La República no es, en realidad, un organismo político, sino un organismo moral. No se crea por las leyes, sin por los hombres. Por eso ambos quieren reformar al Perú, el uno por la ilustración y el otro por la virtud. Técnica y eticismo, diríamos ahora. "El mejor modo de ser liberal --dice Monteagudo-- es promover la ilustración necesaria para una República". "Sin el influjo de la moral --escribe Sánchez Carrión-- no puede haber República". Y el Congreso Constituyente de 1822, inspirado por él, hace de la virtud el primer atributo republicano. "Se hace indigno del nombre de peruano --dice el artículo 14 del Proyecto-el que no sea justo y benéfico, el que no cumpla con lo que se debe a sí mismo". Y el Exordio de la Constitución proclama "no habrá más preferencia que las que den el mérito y la virtud". Para ser diputado o senador, se requeriría --¡divina inocencia!-- "gozar del concepto de tina probidad incorruptible y ser de conocida ilustración".
************
EJERCICIOS PROPUESTOS
**A)** Contesta estas preguntas según el texto sobre la República en el Perú:
(i) Según Monteagudo, ¿cuál es el mejor modo de ser liberal?
(ii) ¿De qué año es el Congreso Constituyente que menciona?
(iii) ¿Qué artículo del Proyecto declara indigno del nombre de peruano al que no sea justo y benéfico?
**B)** Prolonga con un párrafo corto el texto sobre la República en el Perú, empezando justo después de su última oración.
************
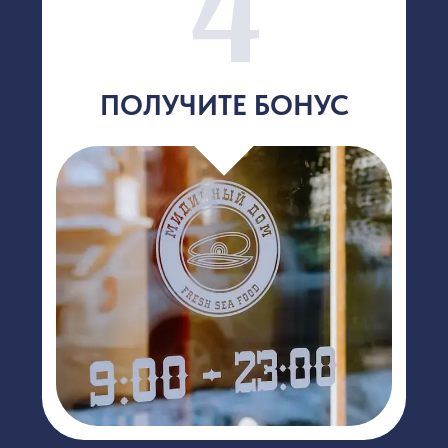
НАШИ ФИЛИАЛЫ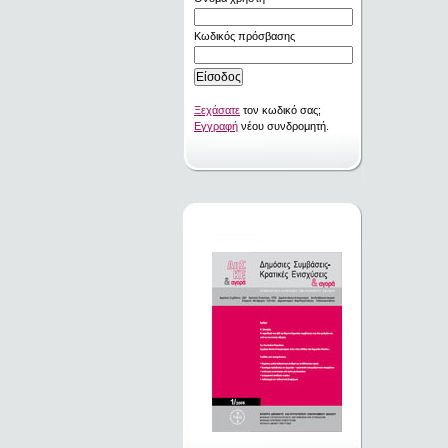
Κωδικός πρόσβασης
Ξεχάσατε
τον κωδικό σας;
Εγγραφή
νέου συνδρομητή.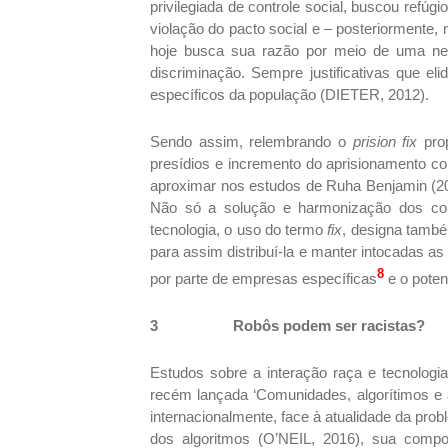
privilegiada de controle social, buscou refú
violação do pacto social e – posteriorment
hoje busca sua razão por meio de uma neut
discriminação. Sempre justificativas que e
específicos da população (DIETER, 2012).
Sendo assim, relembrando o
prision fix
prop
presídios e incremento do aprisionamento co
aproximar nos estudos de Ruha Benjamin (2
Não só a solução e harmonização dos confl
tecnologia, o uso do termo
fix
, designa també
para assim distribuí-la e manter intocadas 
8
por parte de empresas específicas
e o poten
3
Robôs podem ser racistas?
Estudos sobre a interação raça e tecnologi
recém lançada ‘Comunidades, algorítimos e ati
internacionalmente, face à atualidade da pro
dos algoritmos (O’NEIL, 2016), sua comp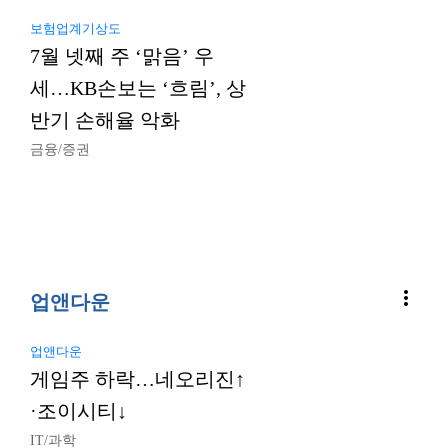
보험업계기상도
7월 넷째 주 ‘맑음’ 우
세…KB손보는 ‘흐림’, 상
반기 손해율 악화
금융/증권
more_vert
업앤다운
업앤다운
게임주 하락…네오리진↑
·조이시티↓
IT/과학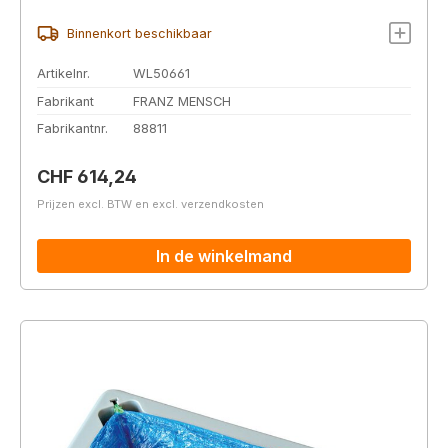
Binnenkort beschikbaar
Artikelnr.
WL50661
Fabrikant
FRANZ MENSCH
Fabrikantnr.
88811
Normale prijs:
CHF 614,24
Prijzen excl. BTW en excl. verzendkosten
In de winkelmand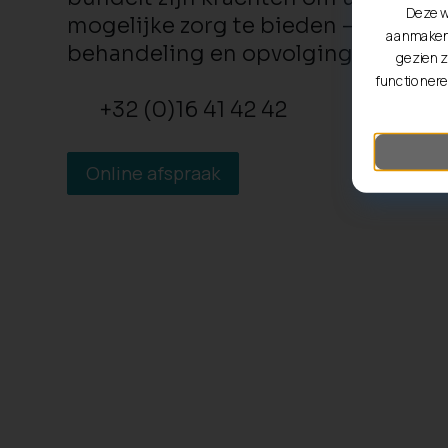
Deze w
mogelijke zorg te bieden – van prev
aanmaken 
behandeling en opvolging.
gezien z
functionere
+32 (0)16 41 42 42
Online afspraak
************
RESPUESTAS
**A)**
(i) Promover la ilustración necesaria para una República.
(ii) De 1822.
(iii) El artículo 14.

**B)**
El liberal y autoritario coinciden también en el respeto de la ley. El mal del Perú era, para Monteagudo, el de que entre nosotros nunca había gobernado la ley. El gran peligro del siglo no era el despotismo, "sino más bien la poca obediencia de los gobernados'". Sánchez Carrión asiente desde El Tribuno de la República Peruana: "Un pueblo que no se obedece a sí mismo está muy atrasado en la carrera de la libertad". "Para ser libre es indispensablemente necesario obedecer las leyes que custodian las preeminencias propias".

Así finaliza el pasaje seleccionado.